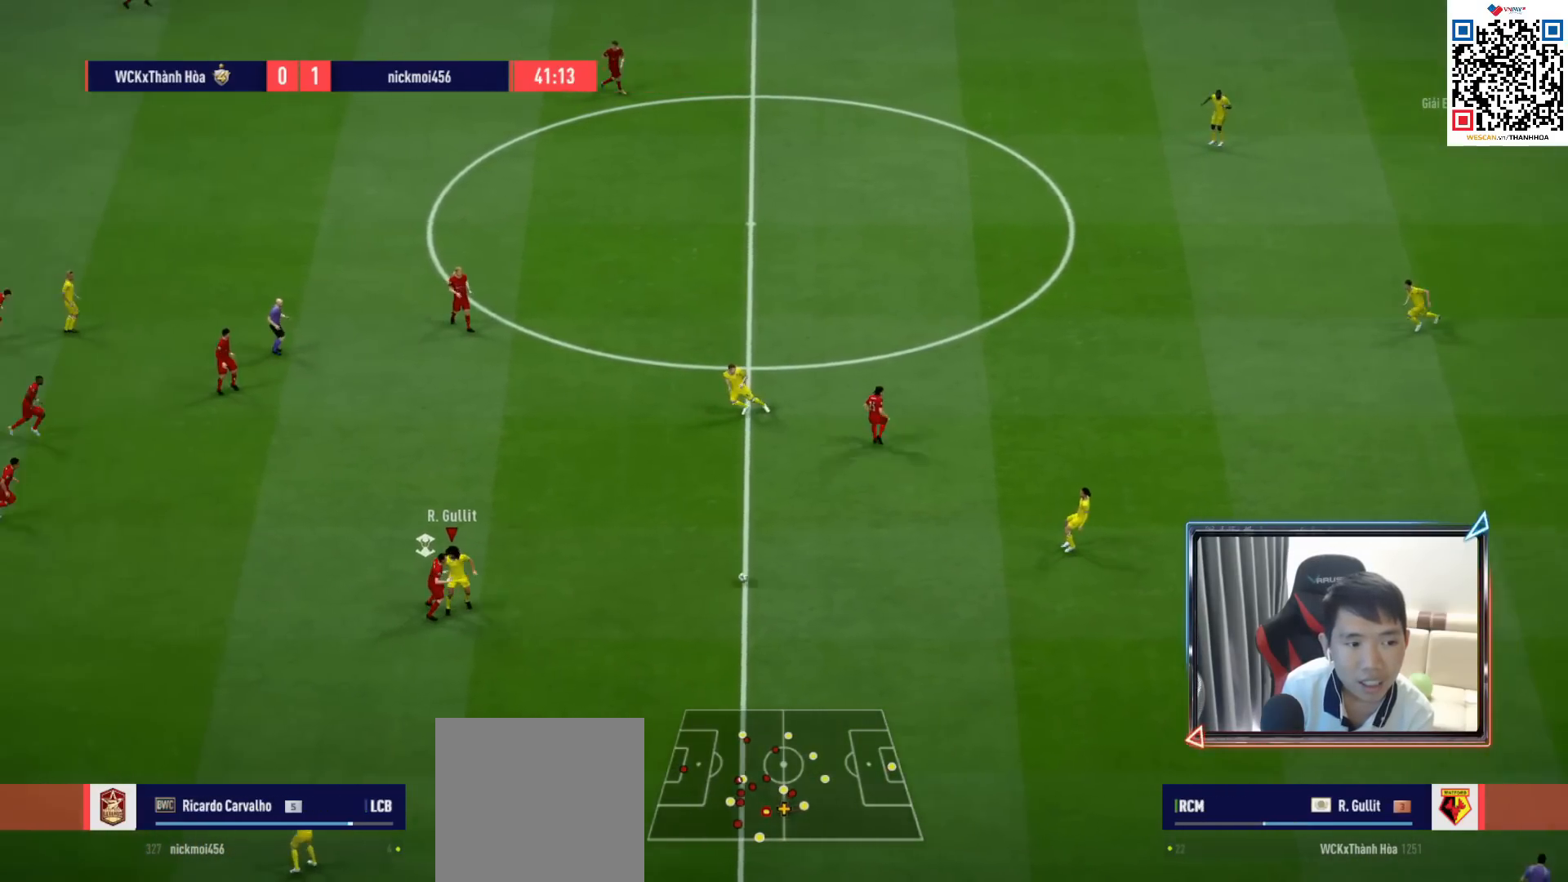
{"buttons": ["L2"], "left_stick": "up", "right_stick": "center", "events": [[183, "CROSS", "down"], [250, "left_stick", "up"], [267, "CROSS", "up"]]}
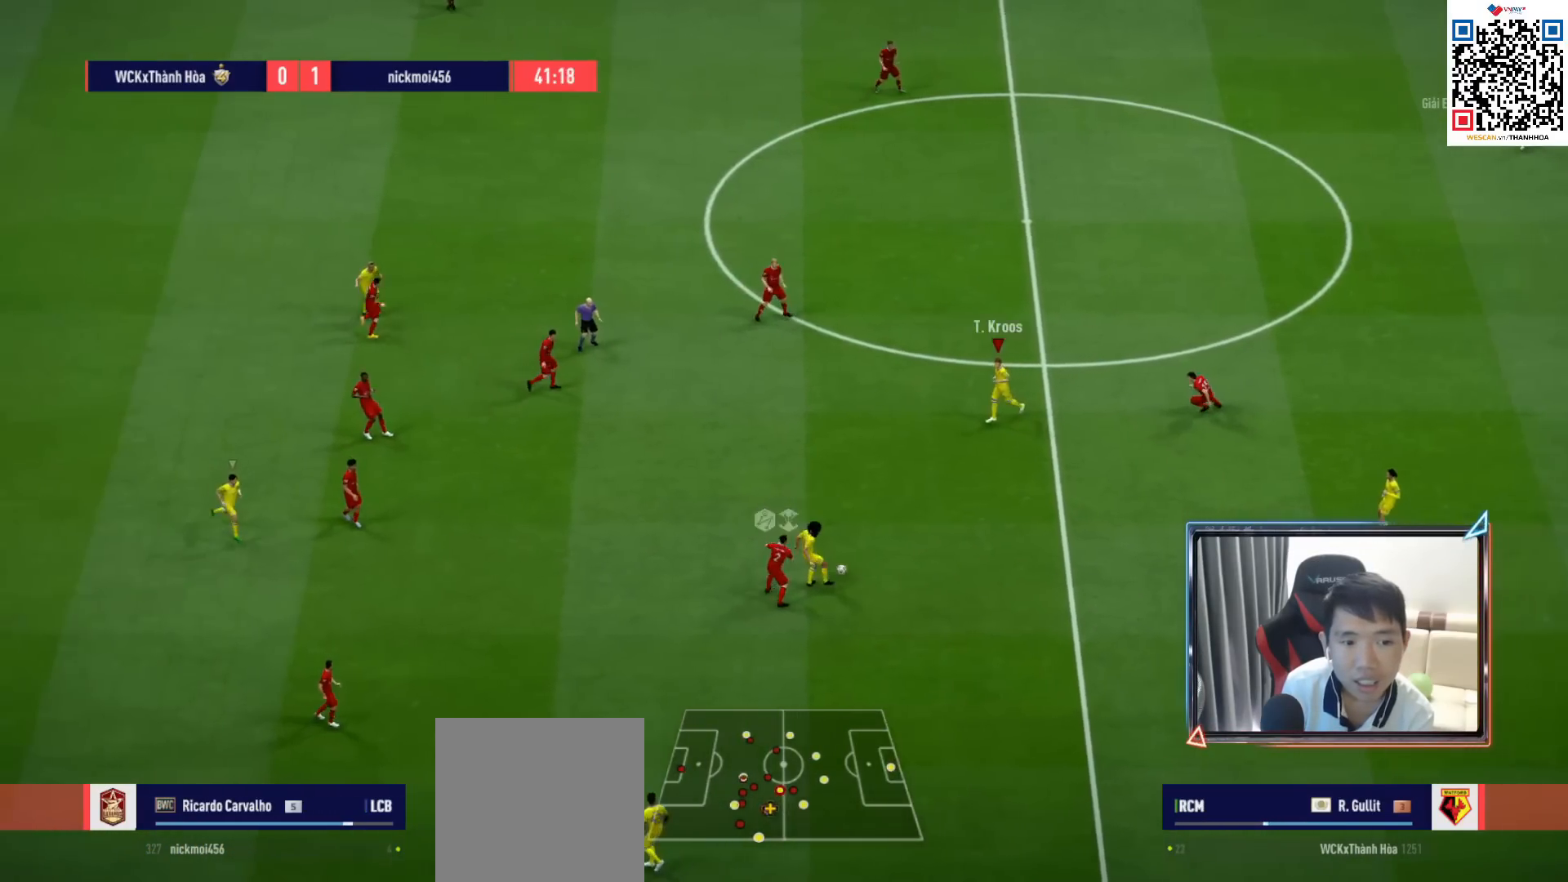
{"buttons": [], "left_stick": "left", "right_stick": "center", "events": [[67, "left_stick", "up-left"], [83, "L2", "up"], [467, "left_stick", "left"]]}
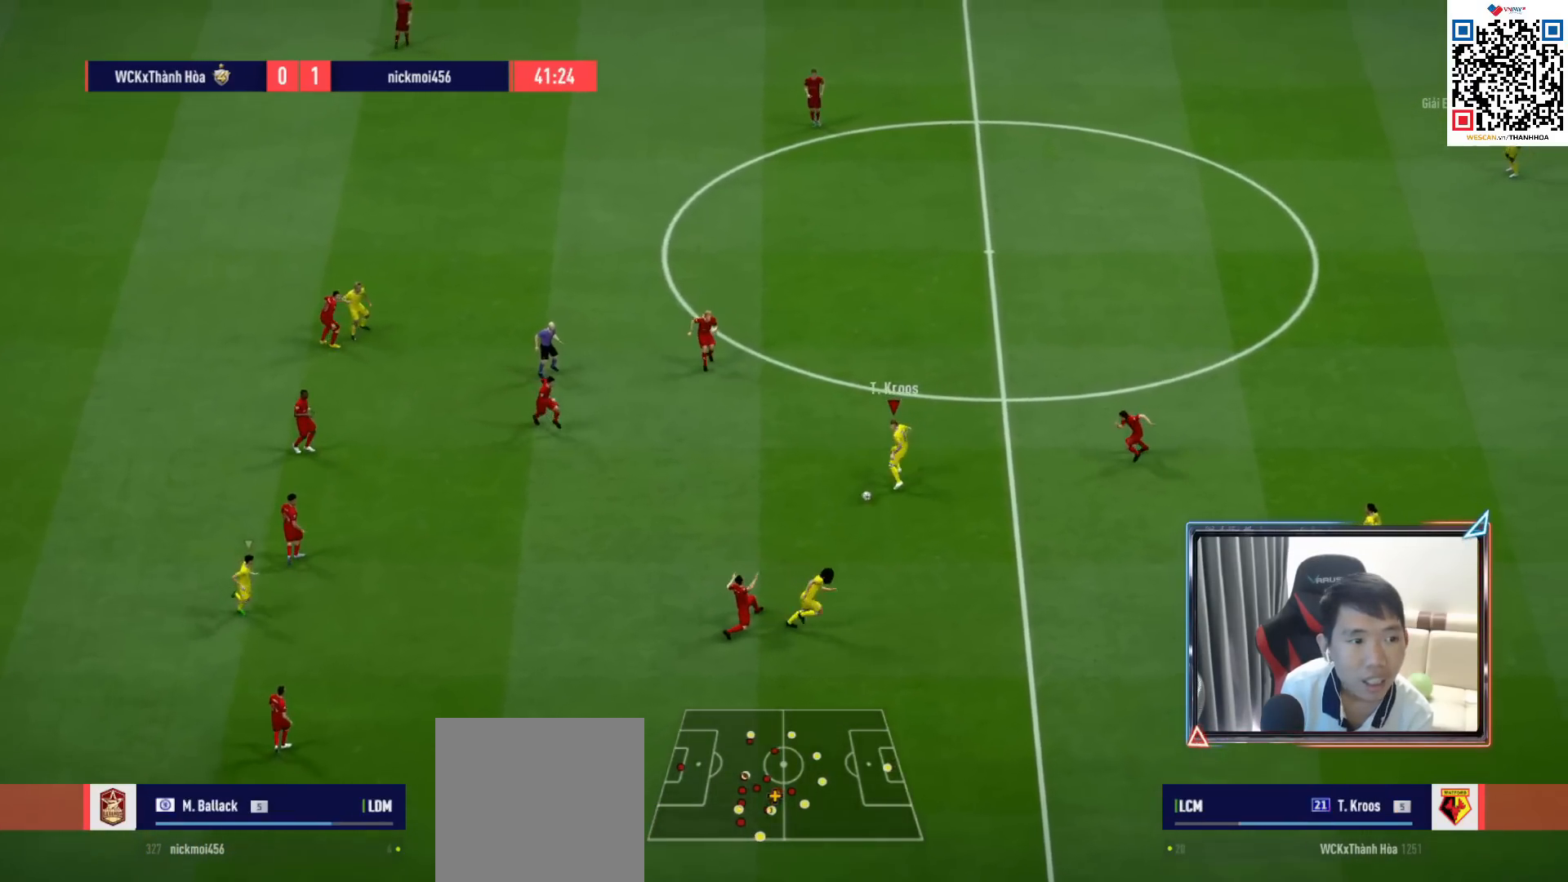
{"buttons": [], "left_stick": "down-left", "right_stick": "center", "events": [[250, "left_stick", "down-left"]]}
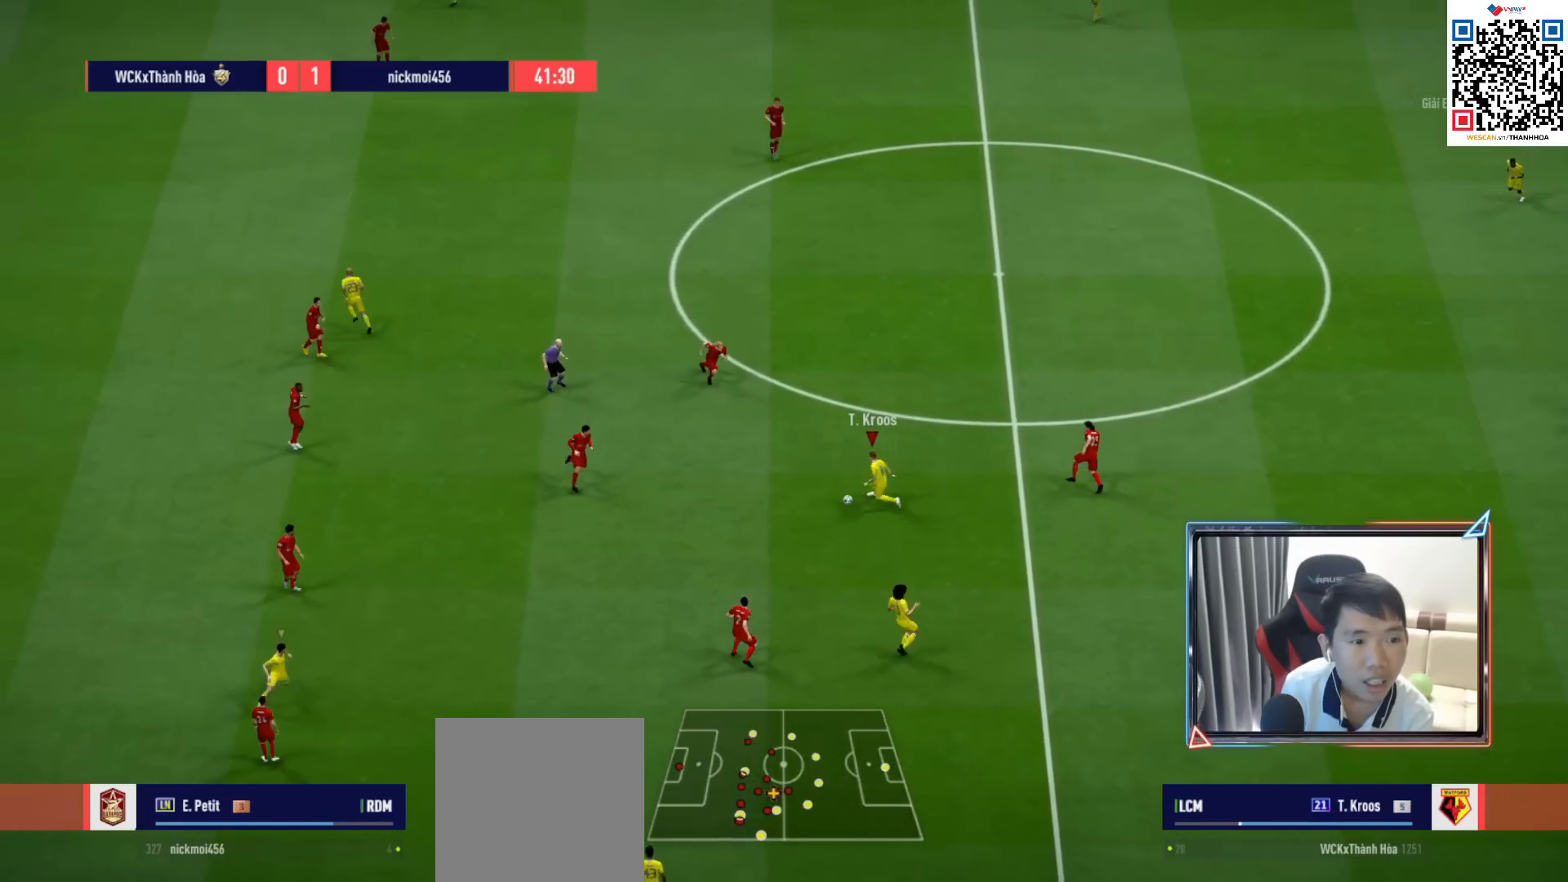
{"buttons": [], "left_stick": "down-left", "right_stick": "center", "events": []}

(PROBLEM REQUIREMENTS):
Retype the full listing above precisely. Exclude each picture you find in it.

(RESPONSE):
{"buttons": ["L2"], "left_stick": "up", "right_stick": "center", "events": [[183, "CROSS", "down"], [250, "left_stick", "up"], [267, "CROSS", "up"]]}
{"buttons": [], "left_stick": "left", "right_stick": "center", "events": [[67, "left_stick", "up-left"], [83, "L2", "up"], [467, "left_stick", "left"]]}
{"buttons": [], "left_stick": "down-left", "right_stick": "center", "events": [[250, "left_stick", "down-left"]]}
{"buttons": [], "left_stick": "down-left", "right_stick": "center", "events": []}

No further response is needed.